Rabbits are beautiful, curious animals that deserve to live full and enriched lives. Here are some basic bunny requirements that will make him content as opposed to stressed and unhappy, and will therefore increase your enjoyment of being the owner. There are many misconceptions about rabbit care but we will concentrate on the dos rather than the don’ts!

  • Have at least two rabbits. Rabbits are sociable creatures designed to live in groups. They become very unhappy if they do not have a bunny friend. Other species just will not do!
  • Have your bunnies neutered. They are much happier without the stresses associated with hormonal fluctuations and typically live longer.
  • Provide them with an environment that will allow them to display their natural behaviour. Remember a hutch is not enough.
  • Clean them out and check them over every day.
  • Take them to the vet for vaccinations, check-ups, and for any treatment they might need.
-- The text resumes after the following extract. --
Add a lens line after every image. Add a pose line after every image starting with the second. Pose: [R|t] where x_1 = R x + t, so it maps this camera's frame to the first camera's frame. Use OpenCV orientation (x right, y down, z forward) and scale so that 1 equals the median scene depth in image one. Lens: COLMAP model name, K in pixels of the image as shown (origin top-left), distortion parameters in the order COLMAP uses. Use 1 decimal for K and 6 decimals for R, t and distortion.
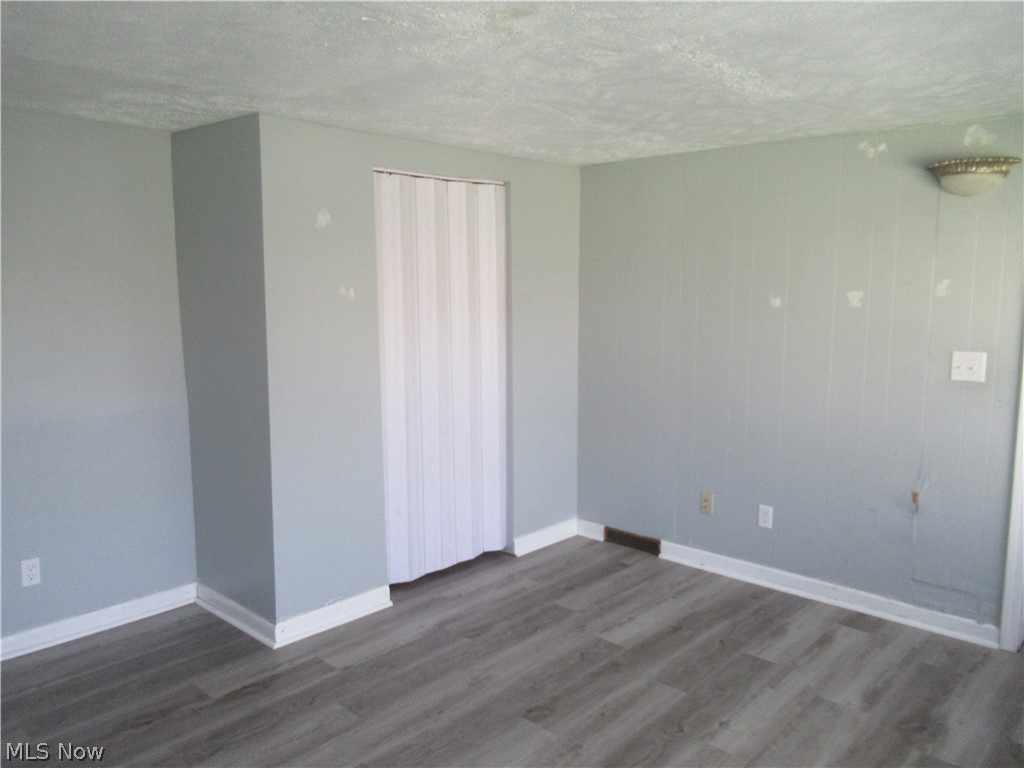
lens RADIAL K [[765.4, 0, 512.9], [0, 765.4, 385.7], [0, 0, 1]] dist [-0.012444, 0.007054]
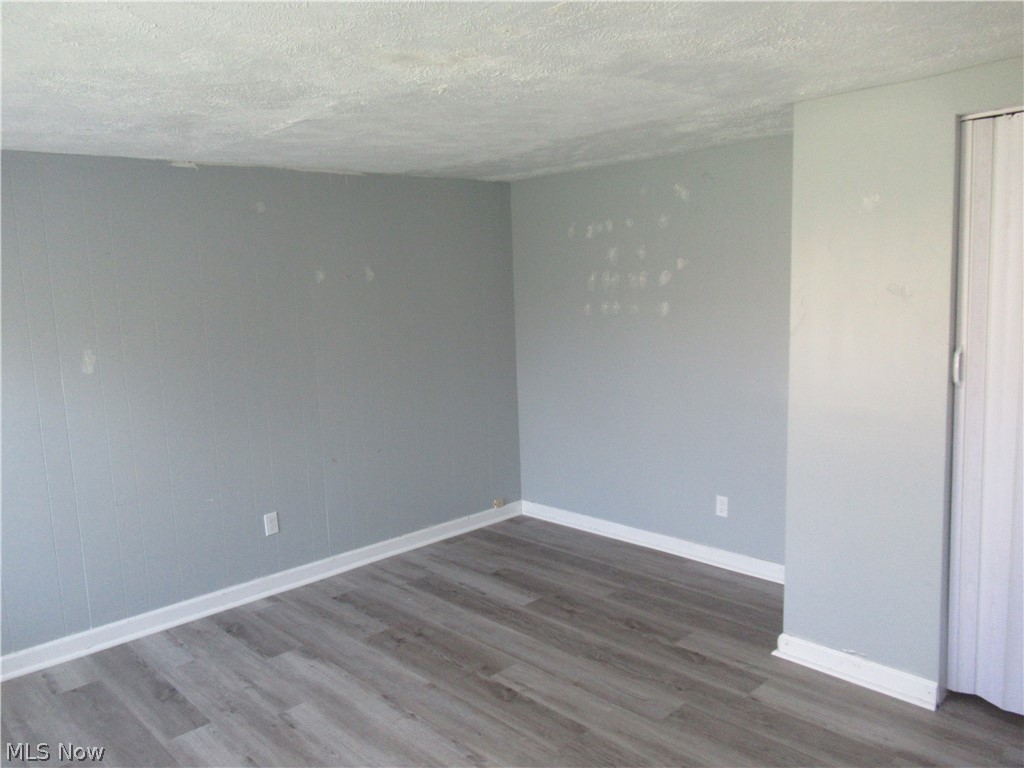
lens RADIAL K [[765.4, 0, 512.9], [0, 765.4, 385.7], [0, 0, 1]] dist [-0.012444, 0.007054]
pose [[-0.018942, 0.139424, -0.990052, 0.640490], [-0.113919, 0.983480, 0.140678, -0.095115], [0.993309, 0.115450, -0.002746, 0.671824]]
When your rabbit is a member of the Healthy Pet Club, vaccinations, a 6 month health check and much more is included for just £10.49 per month, join today!
  • Feed them properly; their own size daily of good quality hay, some fresh veg and rabbit pellets (not muesli). For further rabbit diet advice >

Once you have the basics sorted you can improve your relationship with your rabbits by spending time with them. Most people still keep their rabbits in some sort of a run/ hutch combination outside but there is an increasing number of house rabbits in the UK. To find out more about house training your rabbit >

Grooming your rabbit

One of the things we can do to bond with our rabbits is grooming.

Grooming gives us quality interactive time and also gives us a chance to spend a few minutes checking our bunnies to make sure they are healthy. Like cats, rabbits spend a huge amount of time grooming. Keeping clean is very important to their health.

At this point it is worth remembering that rabbits are ground dwelling creatures and they really hate being above ground. Just think about it… domestic rabbits are basically wild rabbits in a posh fur coat. The only time in the wild that they get lifted up is just before they become someone’s dinner. They are hard wired to hate being picked up – especially being turned on their backs which makes them play dead. People often use this position for grooming as the rabbit lays quietly but it is actually petrified and this practice should be avoided as it causes distress.

So, it is best to groom your rabbit either on the floor or on the sofa beside you if your rabbit is used to this. Do a little mini health check when your bunny is relaxed and then you can get on with getting any excess fur out.

Mini health check

  • Eyes should be clean and bright
  • Ears should not be smelly or have any discharge or flaky skin inside
  • Feet should not have any sores or cuts
  • Bottoms should be clean and dry without faeces stuck on or any sign of fly strike
  • Nails should be sharp but not too long or overgrown
  • Body condition should be not too fat and not too bony
  • Nose and mouth should be dry without excessive saliva production/ wet under chin
  • Check for lumps and bumps on jaw and body
  • Check skin for excessive dandruff/ signs of parasites.

You may notice that your rabbit is moulting. They will do this about twice a year but some do it continually! Choose a comb/brush that is specifically designed for rabbits. They have much more delicate skin than cats and dogs which can be torn easily. When rabbits are moulting, an enormous amount of fur is shed and it will come out in huge tufts, leaving a new sleek rabbit behind!

When they groom themselves they swallow a lot of fur and if they swallow too much it can cause their gut to slow down which can be very dangerous. Unlike cats, rabbits cannot vomit, so it’s beneficial to remove as much fur as possible. If the fur has become tangled and matted and you cannot obviously and easily cut the matt out, then don’t try. It is very easy to cut rabbits skin and much better to take your bunny to the vets where they can usually clip out the matt, although this will sometimes need sedation.

So ideally try to groom your bunnies daily. It will get them used to it and at the same time help you and your rabbit become the best of friends!